Faith A common theme among prophets the world over involves dire warnings about religious extremists from Wabahar. The Shah openly worships Set, and unapologetically evil figures are rising into positions of power all over the land. Institutionally, alliances with holy orders devoted to Ares and Hades create a huge coalition of malevolent temples operating openly in large cities. Local traditions venerate Ra as the source of all good things while Osiris works to bring back what has been lost. Together they consistently defeat evil, though not without struggle. A competing narrative here suggests that the triumvirate of divine villains are actually victims -- misunderstood and oppressed by Ra and Osiris. Firebrand preachers whip crowds into a frenzies of destruction with speeches about the need to tear down old bastions of power so that a new and more righteous order can spring up in its place. Even priests devoted to Ra and Osiris have become less tolerant as their faiths slip into minority status. Yet the conflict may not always be contained here, with clergy of this foul triumvirate call for the destruction of all authorities that deny the supremacy of Set.

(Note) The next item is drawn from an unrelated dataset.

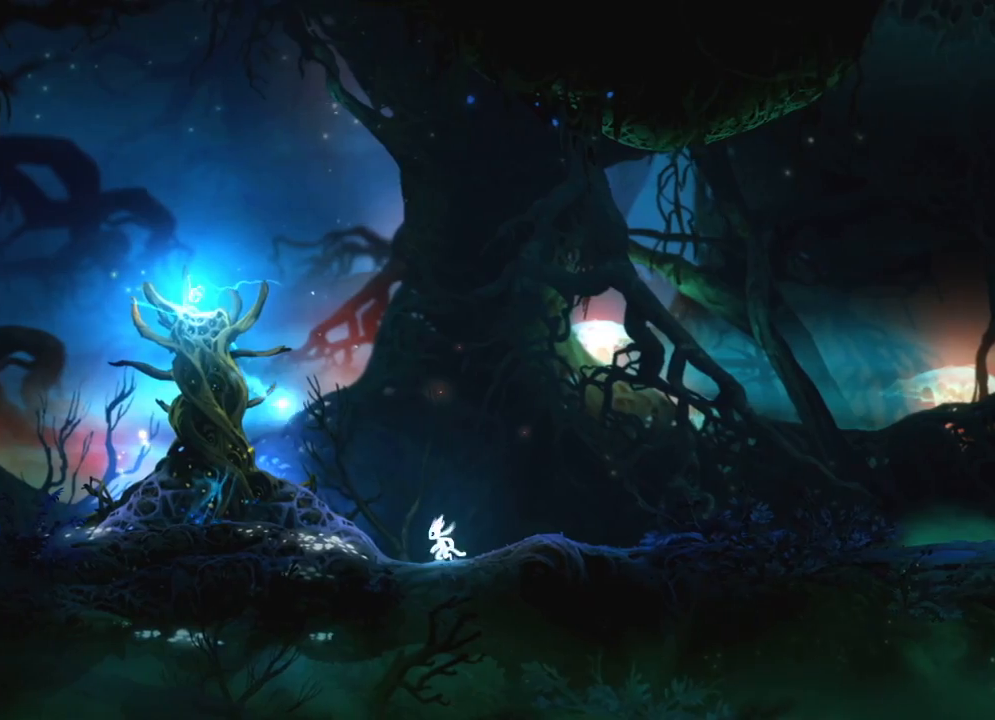
{"keys": ["right"], "mouse": [], "mouse_move": "still", "events": [[150, "mouse_left", "down"], [300, "mouse_left", "up"], [333, "feather", "down"], [383, "feather", "up"], [383, "left", "up"], [383, "right", "down"]]}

Culture Most Wabahari condemn any music that is not explicitly religious in nature. They likewise show little tolerance for dancing, though it is known that the palaces of the wealthy are venues for the most indulgent displays of music and dance. Wabahari taste in literature is more diverse, and raconteurs are often well-respected, especially if they practice an interpretive recitation style known as bokowati. Etiquette holds that a traveller unable to answer hospitality with a favorable trade should entertain hosts with an elaborate tale. Licentious gossip, foreign myths, and tales of outright rebellion are all fair subjects whenever framed in a fictional context. Wabahari artisans are also notable for artistic flair. Ordinary practical items often bear stylish embellishment. Appearing wealthy is important to the people of the desert, though modern city dwellers may take on contrary values by wearing dull black clothes and living in simple square homes.
Fighting Wabahari cavalry tends toward lighter, faster steeds with riders who rarely opt for heavy armor. Skirmishing tactics are favored, often because these people are accustomed to waging asymmetric warfare against large forces unfamiliar with the desert. Outside the large cities, all adults are expected to carry and know how to use a scimitar. Dervishes are practitioners of a distinctive two-bladed combat style that involves constant spinning and slashing. Perhaps the strongest Wabahari weapon of all is discretion. In the face of great risk, the warriors of Wabahar will favor withdrawal over a brutal clash. Nomadic tribes are easily relocated, and huge Serpian garrisons are in place to fortify urban centers here.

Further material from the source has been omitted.